> [What the task requires]
Transcribe the listing below word for word but skip its images.

**********

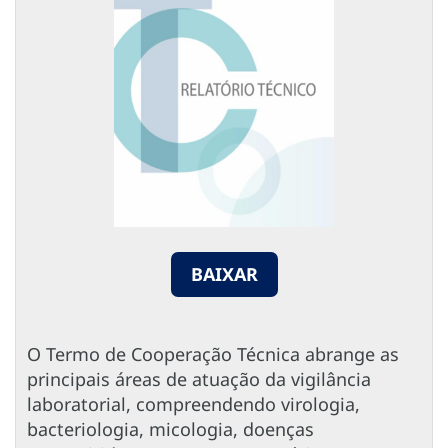
BAIXAR
O Termo de Cooperação Técnica abrange as
principais áreas de atuação da vigilância
laboratorial, compreendendo virologia,
bacteriologia, micologia, doenças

**********

> [Answer below]
BAIXAR
O Termo de Cooperação Técnica abrange as
principais áreas de atuação da vigilância
laboratorial, compreendendo virologia,
bacteriologia, micologia, doenças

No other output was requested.